An algebra problem by Aaron Jerry Ninan

The condition tells us that $\left|\frac{f(x)-f(y)}{x-y}\right| \; \le \; |x-y|^2$ and so, letting $y$ tend to $x$ , we see that $f$ is differentiable, with $f'(x)=0$ for all $x$ . Thus $f$ is constant, making the answer $\boxed{11}$ .

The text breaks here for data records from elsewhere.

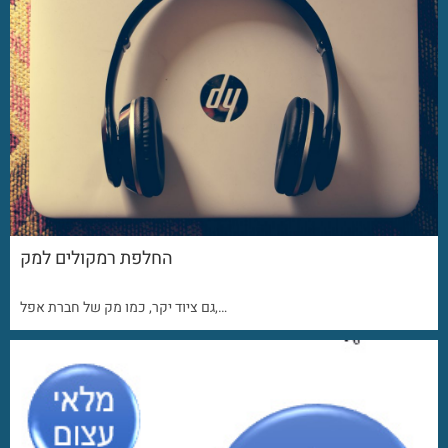
החלפת רמקולים למק
גם ציוד יקר, כמו מק של חברת אפל,…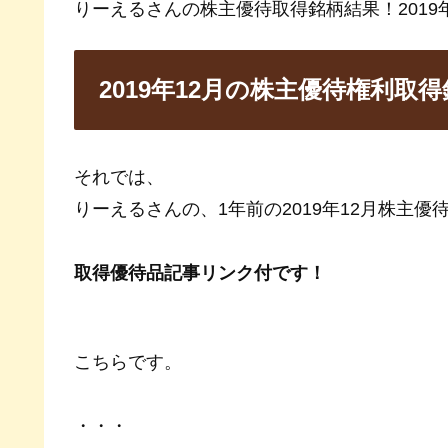
りーえるさんの株主優待取得銘柄結果！2019年
2019年12月の株主優待権利取
それでは、
りーえるさんの、1年前の2019年12月株主
取得優待品記事リンク付です！
こちらです。
・・・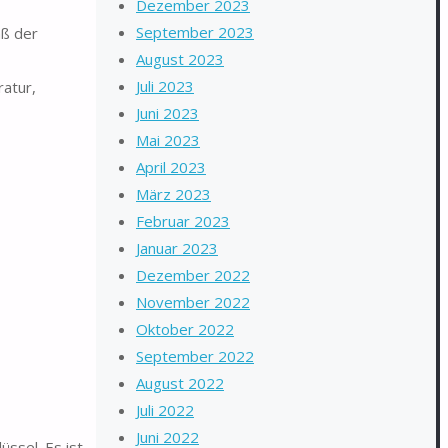
Dezember 2023
September 2023
äß der
August 2023
Juli 2023
atur,
Juni 2023
Mai 2023
April 2023
März 2023
Februar 2023
Januar 2023
Dezember 2022
November 2022
Oktober 2022
September 2022
August 2022
Juli 2022
Juni 2022
ssel. Es ist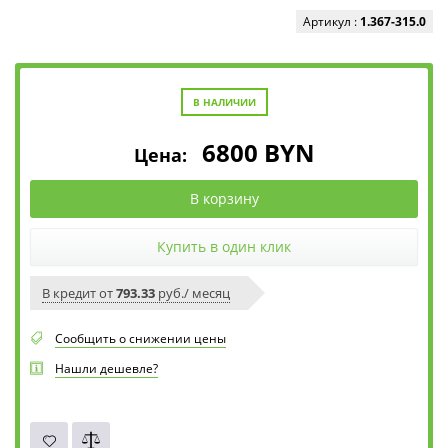
Артикул :
1.367-315.0
В НАЛИЧИИ
6800
BYN
Цена:
В корзину
Купить в один клик
В кредит от
793.33
руб./ месяц
Сообщить о снижении цены
Нашли дешевле?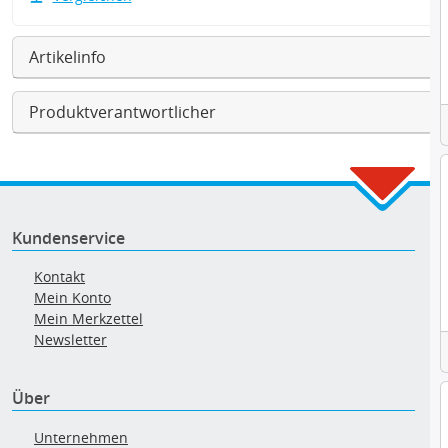
Artikelinfo
Produktverantwortlicher
Kundenservice
Kontakt
Mein Konto
Mein Merkzettel
Newsletter
Über
Unternehmen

If $f:\mathbb{R} \to \mathbb{R}$ satisfies: $|f(x) - f(y)| \leq |x - y|^3 \\ f(3) = 11$ then $f(x) = 11, \space \forall x \in \mathbb{R}$ .

Proof .-

$\forall \epsilon > 0$ "very small", $\exists n \in \mathbb{N}$ such that $\frac{1}{n^2} < \epsilon$ (Archimedes property). Then, due to triangular inequality $|f(4) - f(3)| \leq |f(4) - f(4 - 1/n)| + |f(4 - 1/n) - f(4 - 2/n)| + |f(4 - 2/n) - f(4 - 3/n)| +... + |f(4 - (n-1)/n) - f(3)| \leq$ $\leq n \cdot (\frac{1}{n^3}) = \frac{1}{n^2} < \epsilon$ . This implies that $f(4) = f(3)$ . With the same reasoning $f(n) = f(3) = 11, \space \forall n \in \mathbb{Z}$ . And with a similar reasoning, $f(x) = 11, \space \forall x \in \mathbb{R}$ .